===== TEXTE FOURNI =====

De même, comme mes collègues ici l'ont souligné, les lois du Canada et des États-Unis sont très distinctes en ce qui concerne les femmes et les types de demandes qu'elles peuvent faire. Le Canada établit clairement et de façon précise les différents types de revendications du statut de réfugié que les femmes peuvent présenter. Ce n'est pas le cas aux États-Unis. Il est extrêmement difficile, voire impossible dans bien des cas, pour une femme de revendiquer avec succès le statut de réfugié pour des raisons de violence familiale, de mutilation génitale féminine ou de discrimination systémique contre les femmes. Voilà toutes des revendications communément reconnues au Canada, mais les revendications pour mutilation génitale féminine, par exemple, ne sont pas reconnues officiellement aux États-Unis. Il est très difficile de faire ce genre de revendication. Il est donc tout à fait possible que des femmes puissent obtenir le statut de réfugié au Canada, mais qu'elles risquent fort d'échouer si elles présentent leur revendication aux États-Unis. Encore une fois, l'entente elle-même reste muette sur cette question précise.
C'est le règlement qui doit préciser comment l'entente sera appliquée et quel processus sera suivi. Nous recommandons que le règlement soit conçu de manière à ce que la mise en oeuvre de l'entente soit conforme aux lois et aux politiques nationales du Canada sur la détermination du statut de réfugié qui font partie de notre système.
º (1600)
Ainsi, nous croyons que le règlement doit être rédigé de façon à ce que l'entente soit mise en oeuvre conformément aux lois nationales du Canada et aux politiques de détermination du statut de réfugié qui régissent notre système. Nous suggérons un nouveau libellé dans notre lettre, au paragraphe 8.
Dans le même ordre d'idée, la politique des États-Unis sur la détention diffère beaucoup de la nôtre. Le Canada suit des lignes directrices fort différentes quant aux demandeurs d'asile qui sont sujets à la détention. En réalité, le Haut Commissaire des Nations Unies pour les réfugiés critique presque constamment le régime états-uniens, dont il juge la politique de détention trop vaste. Cette politique touche notamment les enfants non accompagnés. Aux États-Unis, les enfants qui ne sont pas accompagnés de l'un de leurs parents sont habituellement détenus, une situation que le Canada tente d'éviter le plus possible.
Prenons aussi l'exemple des demandeurs du statut de réfugié qui voyagent sans papiers d'identité. C'est un exemple très commun, parce qu'il est entendu que les réfugiés doivent fuir leur pays par n'importe quel moyen. Ainsi, les réfugiés arrivent souvent sans papiers d'identité valides. Ces personnes sont toujours détenues aux États-Unis, mais ne le sont pas au Canada. L'entente reste muette sur cette politique.
Encore une fois, nous recommandons que le règlement soit rédigé de manière à ce que l'entente soit mise en oeuvre conformément aux politiques et aux lois nationales du Canada. Le règlement doit préciser que quiconque est sujet à détention aux États-Unis, mais qui ne l'est pas au regard de la loi canadienne, devrait pouvoir bénéficier de notre système et revendiquer le statut de réfugié sans être détenu pendant toute la période de traitement de sa demande.

===== LIGNES DE DONNÉES =====

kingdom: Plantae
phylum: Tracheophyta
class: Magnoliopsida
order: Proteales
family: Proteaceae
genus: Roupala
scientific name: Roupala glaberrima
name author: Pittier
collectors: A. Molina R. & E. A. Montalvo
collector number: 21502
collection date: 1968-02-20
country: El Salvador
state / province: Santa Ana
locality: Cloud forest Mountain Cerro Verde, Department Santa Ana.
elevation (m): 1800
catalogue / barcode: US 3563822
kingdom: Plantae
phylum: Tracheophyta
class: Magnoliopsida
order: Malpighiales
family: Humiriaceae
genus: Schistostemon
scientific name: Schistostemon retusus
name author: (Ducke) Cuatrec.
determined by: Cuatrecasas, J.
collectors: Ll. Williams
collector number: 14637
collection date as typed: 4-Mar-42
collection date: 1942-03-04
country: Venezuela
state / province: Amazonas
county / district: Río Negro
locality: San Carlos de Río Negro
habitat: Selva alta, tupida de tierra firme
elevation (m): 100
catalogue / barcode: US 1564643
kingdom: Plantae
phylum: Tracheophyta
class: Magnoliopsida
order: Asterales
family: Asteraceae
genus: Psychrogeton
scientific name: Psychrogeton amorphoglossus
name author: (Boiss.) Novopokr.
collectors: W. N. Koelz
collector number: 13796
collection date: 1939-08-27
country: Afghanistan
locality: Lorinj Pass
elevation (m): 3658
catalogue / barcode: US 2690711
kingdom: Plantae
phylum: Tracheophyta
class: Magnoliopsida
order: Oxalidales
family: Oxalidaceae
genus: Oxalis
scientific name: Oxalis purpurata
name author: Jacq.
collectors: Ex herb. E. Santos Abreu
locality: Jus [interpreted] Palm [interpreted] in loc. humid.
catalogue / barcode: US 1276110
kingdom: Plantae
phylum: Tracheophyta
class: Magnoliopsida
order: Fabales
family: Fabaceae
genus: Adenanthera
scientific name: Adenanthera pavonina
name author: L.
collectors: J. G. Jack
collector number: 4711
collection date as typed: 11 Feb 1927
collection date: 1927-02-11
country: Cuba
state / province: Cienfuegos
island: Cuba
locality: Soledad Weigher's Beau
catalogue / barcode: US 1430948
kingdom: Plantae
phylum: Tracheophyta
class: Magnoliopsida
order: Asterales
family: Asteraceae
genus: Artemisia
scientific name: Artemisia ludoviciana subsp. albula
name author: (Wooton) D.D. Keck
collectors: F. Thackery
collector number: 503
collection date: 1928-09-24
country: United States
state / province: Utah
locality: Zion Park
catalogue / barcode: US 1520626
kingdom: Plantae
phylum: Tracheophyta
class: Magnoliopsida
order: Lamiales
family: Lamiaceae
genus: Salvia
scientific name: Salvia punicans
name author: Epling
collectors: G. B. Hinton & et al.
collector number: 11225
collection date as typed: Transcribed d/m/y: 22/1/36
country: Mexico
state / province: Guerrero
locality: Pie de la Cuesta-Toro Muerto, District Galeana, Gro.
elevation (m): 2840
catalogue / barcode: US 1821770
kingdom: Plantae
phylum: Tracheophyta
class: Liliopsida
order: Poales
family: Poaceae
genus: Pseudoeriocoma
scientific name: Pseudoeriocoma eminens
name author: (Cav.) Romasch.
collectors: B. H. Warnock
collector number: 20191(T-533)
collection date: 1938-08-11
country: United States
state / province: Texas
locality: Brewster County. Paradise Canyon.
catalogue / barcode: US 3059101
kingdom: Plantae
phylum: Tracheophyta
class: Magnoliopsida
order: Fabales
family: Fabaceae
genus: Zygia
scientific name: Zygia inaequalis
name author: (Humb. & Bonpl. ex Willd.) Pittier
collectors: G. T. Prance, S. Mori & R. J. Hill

=====

Citez textuellement, dans le texte sur le statut de réfugié, tout le passage allant de « C'est le règlement » jusqu'à « au paragraphe 8. ».

● **RÉPONSE À L'EXERCICE**
C'est le règlement qui doit préciser comment l'entente sera appliquée et quel processus sera suivi. Nous recommandons que le règlement soit conçu de manière à ce que la mise en oeuvre de l'entente soit conforme aux lois et aux politiques nationales du Canada sur la détermination du statut de réfugié qui font partie de notre système.
º (1600)
Ainsi, nous croyons que le règlement doit être rédigé de façon à ce que l'entente soit mise en oeuvre conformément aux lois nationales du Canada et aux politiques de détermination du statut de réfugié qui régissent notre système. Nous suggérons un nouveau libellé dans notre lettre, au paragraphe 8.